** SUPPLIED DATA follows **

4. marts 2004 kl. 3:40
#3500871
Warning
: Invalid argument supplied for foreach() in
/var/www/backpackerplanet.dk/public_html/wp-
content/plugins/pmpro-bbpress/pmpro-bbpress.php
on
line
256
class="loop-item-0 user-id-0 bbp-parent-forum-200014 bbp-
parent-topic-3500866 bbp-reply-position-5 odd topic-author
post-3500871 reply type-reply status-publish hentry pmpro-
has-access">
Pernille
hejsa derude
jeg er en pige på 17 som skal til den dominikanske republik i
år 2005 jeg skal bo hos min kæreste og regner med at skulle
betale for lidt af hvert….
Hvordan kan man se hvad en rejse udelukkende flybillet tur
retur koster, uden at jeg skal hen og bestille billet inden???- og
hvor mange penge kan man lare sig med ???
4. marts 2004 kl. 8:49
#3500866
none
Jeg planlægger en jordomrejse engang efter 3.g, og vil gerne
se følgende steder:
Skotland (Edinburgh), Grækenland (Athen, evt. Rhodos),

** End of SUPPLIED DATA **

Start at the first line and transcribe the data exactly through the last.

TASK OUTPUT:
4. marts 2004 kl. 3:40
#3500871
Warning
: Invalid argument supplied for foreach() in
/var/www/backpackerplanet.dk/public_html/wp-
content/plugins/pmpro-bbpress/pmpro-bbpress.php
on
line
256
class="loop-item-0 user-id-0 bbp-parent-forum-200014 bbp-
parent-topic-3500866 bbp-reply-position-5 odd topic-author
post-3500871 reply type-reply status-publish hentry pmpro-
has-access">
Pernille
hejsa derude
jeg er en pige på 17 som skal til den dominikanske republik i
år 2005 jeg skal bo hos min kæreste og regner med at skulle
betale for lidt af hvert….
Hvordan kan man se hvad en rejse udelukkende flybillet tur
retur koster, uden at jeg skal hen og bestille billet inden???- og
hvor mange penge kan man lare sig med ???
4. marts 2004 kl. 8:49
#3500866
none
Jeg planlægger en jordomrejse engang efter 3.g, og vil gerne
se følgende steder:
Skotland (Edinburgh), Grækenland (Athen, evt. Rhodos),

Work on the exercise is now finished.